Money mules involved in online sex scam jailed, Latest Singapore News - The New Paper

Money mules involved in online sex scam jailed

This article is more than 12 months old

Two men who served as money mules in a credit-for-sex syndicate were jailed on Monday (Oct 9) for money laundering.

Deliveryman Eric Lin Weishen, 34, pleaded guilty to three charges and was given 12 months' jail. His charges occurred between April and May 2017.

Storekeeper Elson Lim Yunjun, 26, got 10 months after pleading guilty to a single charge of facilitating one Ah Jiu to keep the benefits of criminal conduct by allowing his bank account to be used to receive funds and converting most of the money into online payment platform Alipay's credits between March 31 and April 10, 2017.

Credit-for-sex scams typically involve cheats posing as attractive women through social media platforms such as WeChat. These cheats then lure men into buying online shopping credits or gift cards at AXS machines in exchange for a date or sexual service.

Those who fall for the scam would then be instructed to send images of their purchase receipts to designated e-mail accounts, through which the syndicate would make its claims. In some instances, other members of the ring may contact the respondents to ask for more payments.

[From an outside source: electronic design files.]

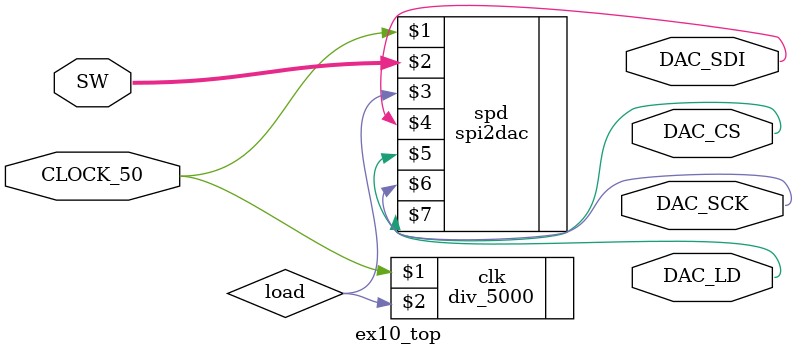
<source format=v>
module ex10_top (CLOCK_50, DAC_CS, DAC_SDI, DAC_LD, DAC_SCK, SW);


input CLOCK_50 ;
input [9:0] SW;
output DAC_CS ;
output DAC_SDI ;
output DAC_LD ;
output DAC_SCK ;
wire load;

div_5000 clk (CLOCK_50, load);


spi2dac spd(CLOCK_50 , SW, load, DAC_SDI, DAC_CS, DAC_SCK, DAC_LD);



endmodule
</source>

Victims usually realise they have been conned when they end up making multiple payments without being able to meet the women they befriended online.

Deputy Public Prosecutor Thiam Jia Min said that some time towards the end of April 2017, Lin came to know one woman known as Xiao Xi online, and she offered sexual services.

Subsequently, he decided to engage her sexual services and arranged to meet her at Bedok Reservoir on April 20.

But she was nowhere in sight that day. He received her call and was told to buy an iTunes gift card worth $100 as pre-payment for her services. Lin did as he was told.

Shortly after, a man, who identified himself as Ah Jiu, called, claiming to be the person in charge of prostitutes, including Xiao Xi.

Ah Jiu told Lin that he had to pay an extra $600 to ensure Xiao Xi's safety. Eventually, Ah Jiu agreed to collect just $100 from Lin, who was told to buy Alipay credits worth $105. Lin complied.

But after waiting four to six hours, he still did not get to meet Xiao Xi and suspected that he had been scammed, said DPP Thiam.

Ah Jiu then called and said they had problems on their end managing the prostitutes. He said Lin would get back his pre-payments if he agreed to help Ah Jiu collect money using his bank account and to convert the money into Alipay credits that was to be sent to a particular e-mail address provided.

Further, Ah Jiu reassured Lin that he would be able to continue hiring the prostitutes. For every amount received, Lin would also get to keep between $20 and $40.

Between April 21 and May 15, 2017, Lin received a total of $18,200 in his bank account via 18 transfers. He converted $16,873 of the sum into Alipay credits for Ah Jiu on 38 occasions. The Alipay credits were bought for $50 to about $630.

Lin decided to help as he wanted to recoup his loss of $205 and to continue visiting prostitutes under Ah Jiu's supervision, the court heard.

Police managed to trace $17,600 to seven local victims who had transferred funds into Lin's bank account. Six of them had made the transfers as pre-payments for sexual services which they never got.

In Lim's case, $19,100 of the $36,400 transferred into his bank account were traced to three men, who had similarly been conned into buying Alipay credits and iTunes gift cards as pre-payment for sexual services which they never received.

The maximum penalty for the offence is a $500,000 fine and 10 years' jail.